(Working data)

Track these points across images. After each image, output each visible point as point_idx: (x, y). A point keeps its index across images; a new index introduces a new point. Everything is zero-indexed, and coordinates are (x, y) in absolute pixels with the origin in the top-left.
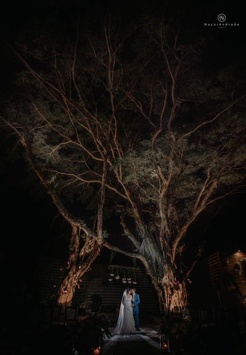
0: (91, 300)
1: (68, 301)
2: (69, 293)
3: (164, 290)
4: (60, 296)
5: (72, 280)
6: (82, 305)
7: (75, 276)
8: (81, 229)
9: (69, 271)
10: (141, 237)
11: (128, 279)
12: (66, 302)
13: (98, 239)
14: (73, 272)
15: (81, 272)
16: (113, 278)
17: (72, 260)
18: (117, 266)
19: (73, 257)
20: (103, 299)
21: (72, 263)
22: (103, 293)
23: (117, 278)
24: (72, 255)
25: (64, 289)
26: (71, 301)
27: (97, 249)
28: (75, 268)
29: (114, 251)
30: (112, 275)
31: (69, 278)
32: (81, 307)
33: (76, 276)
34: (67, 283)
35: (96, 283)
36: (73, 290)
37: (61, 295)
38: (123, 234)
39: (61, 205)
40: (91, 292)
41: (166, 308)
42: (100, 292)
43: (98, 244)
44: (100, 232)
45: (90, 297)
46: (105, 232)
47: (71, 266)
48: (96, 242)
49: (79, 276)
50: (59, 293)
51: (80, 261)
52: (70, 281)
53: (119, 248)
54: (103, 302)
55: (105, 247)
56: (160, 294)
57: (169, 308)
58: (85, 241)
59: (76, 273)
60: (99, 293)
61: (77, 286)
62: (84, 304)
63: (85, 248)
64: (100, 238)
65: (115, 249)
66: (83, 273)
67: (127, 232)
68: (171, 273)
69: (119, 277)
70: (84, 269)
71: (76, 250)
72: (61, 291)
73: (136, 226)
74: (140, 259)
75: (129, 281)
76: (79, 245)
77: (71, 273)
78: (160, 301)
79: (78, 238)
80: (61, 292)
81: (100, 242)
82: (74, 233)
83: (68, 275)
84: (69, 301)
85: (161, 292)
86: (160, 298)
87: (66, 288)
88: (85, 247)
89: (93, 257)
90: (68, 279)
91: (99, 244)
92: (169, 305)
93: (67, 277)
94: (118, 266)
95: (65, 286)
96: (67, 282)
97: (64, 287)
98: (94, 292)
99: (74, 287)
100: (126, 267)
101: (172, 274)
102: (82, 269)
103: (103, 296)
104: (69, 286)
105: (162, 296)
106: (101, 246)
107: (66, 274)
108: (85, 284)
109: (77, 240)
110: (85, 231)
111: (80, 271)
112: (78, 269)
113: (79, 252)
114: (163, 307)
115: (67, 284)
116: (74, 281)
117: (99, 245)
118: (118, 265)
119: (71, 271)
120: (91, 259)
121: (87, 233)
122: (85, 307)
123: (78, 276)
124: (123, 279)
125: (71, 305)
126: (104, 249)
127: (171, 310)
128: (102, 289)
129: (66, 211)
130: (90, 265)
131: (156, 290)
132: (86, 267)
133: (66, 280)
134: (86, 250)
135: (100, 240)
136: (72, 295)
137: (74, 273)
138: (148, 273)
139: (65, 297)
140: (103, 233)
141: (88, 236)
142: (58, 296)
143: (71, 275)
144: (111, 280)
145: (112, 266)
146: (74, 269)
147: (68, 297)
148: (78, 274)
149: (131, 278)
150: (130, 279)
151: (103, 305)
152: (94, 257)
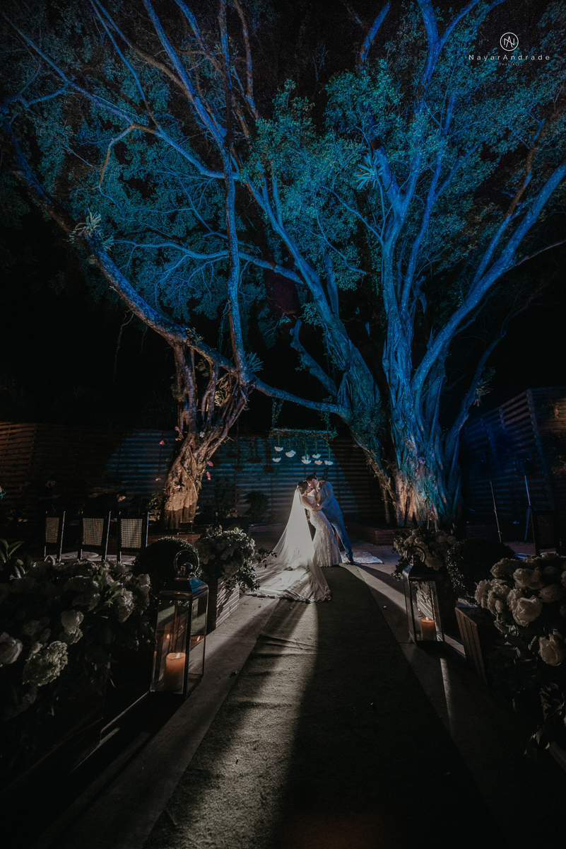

(End Working data)

Aim of the exercise →
Can you reproduce all of the records above line for line, with nothing changed, and leave out the pictures?

Response below →
Track these points across images. After each image, output each visible point as point_idx: (x, y). A point keeps its index across images; a new index introduces a new point. Everything is zero-indexed, and coordinates are (x, y) in absolute pixels with the origin in the top-left.
0: (91, 300)
1: (68, 301)
2: (69, 293)
3: (164, 290)
4: (60, 296)
5: (72, 280)
6: (82, 305)
7: (75, 276)
8: (81, 229)
9: (69, 271)
10: (141, 237)
11: (128, 279)
12: (66, 302)
13: (98, 239)
14: (73, 272)
15: (81, 272)
16: (113, 278)
17: (72, 260)
18: (117, 266)
19: (73, 257)
20: (103, 299)
21: (72, 263)
22: (103, 293)
23: (117, 278)
24: (72, 255)
25: (64, 289)
26: (71, 301)
27: (97, 249)
28: (75, 268)
29: (114, 251)
30: (112, 275)
31: (69, 278)
32: (81, 307)
33: (76, 276)
34: (67, 283)
35: (96, 283)
36: (73, 290)
37: (61, 295)
38: (123, 234)
39: (61, 205)
40: (91, 292)
41: (166, 308)
42: (100, 292)
43: (98, 244)
44: (100, 232)
45: (90, 297)
46: (105, 232)
47: (71, 266)
48: (96, 242)
49: (79, 276)
50: (59, 293)
51: (80, 261)
52: (70, 281)
53: (119, 248)
54: (103, 302)
55: (105, 247)
56: (160, 294)
57: (169, 308)
58: (85, 241)
59: (76, 273)
60: (99, 293)
61: (77, 286)
62: (84, 304)
63: (85, 248)
64: (100, 238)
65: (115, 249)
66: (83, 273)
67: (127, 232)
68: (171, 273)
69: (119, 277)
70: (84, 269)
71: (76, 250)
72: (61, 291)
73: (136, 226)
74: (140, 259)
75: (129, 281)
76: (79, 245)
77: (71, 273)
78: (160, 301)
79: (78, 238)
80: (61, 292)
81: (100, 242)
82: (74, 233)
83: (68, 275)
84: (69, 301)
85: (161, 292)
86: (160, 298)
87: (66, 288)
88: (85, 247)
89: (93, 257)
90: (68, 279)
91: (99, 244)
92: (169, 305)
93: (67, 277)
94: (118, 266)
95: (65, 286)
96: (67, 282)
97: (64, 287)
98: (94, 292)
99: (74, 287)
100: (126, 267)
101: (172, 274)
102: (82, 269)
103: (103, 296)
104: (69, 286)
105: (162, 296)
106: (101, 246)
107: (66, 274)
108: (85, 284)
109: (77, 240)
110: (85, 231)
111: (80, 271)
112: (78, 269)
113: (79, 252)
114: (163, 307)
115: (67, 284)
116: (74, 281)
117: (99, 245)
118: (118, 265)
119: (71, 271)
120: (91, 259)
121: (87, 233)
122: (85, 307)
123: (78, 276)
124: (123, 279)
125: (71, 305)
126: (104, 249)
127: (171, 310)
128: (102, 289)
129: (66, 211)
130: (90, 265)
131: (156, 290)
132: (86, 267)
133: (66, 280)
134: (86, 250)
135: (100, 240)
136: (72, 295)
137: (74, 273)
138: (148, 273)
139: (65, 297)
140: (103, 233)
141: (88, 236)
142: (58, 296)
143: (71, 275)
144: (111, 280)
145: (112, 266)
146: (74, 269)
147: (68, 297)
148: (78, 274)
149: (131, 278)
150: (130, 279)
151: (103, 305)
152: (94, 257)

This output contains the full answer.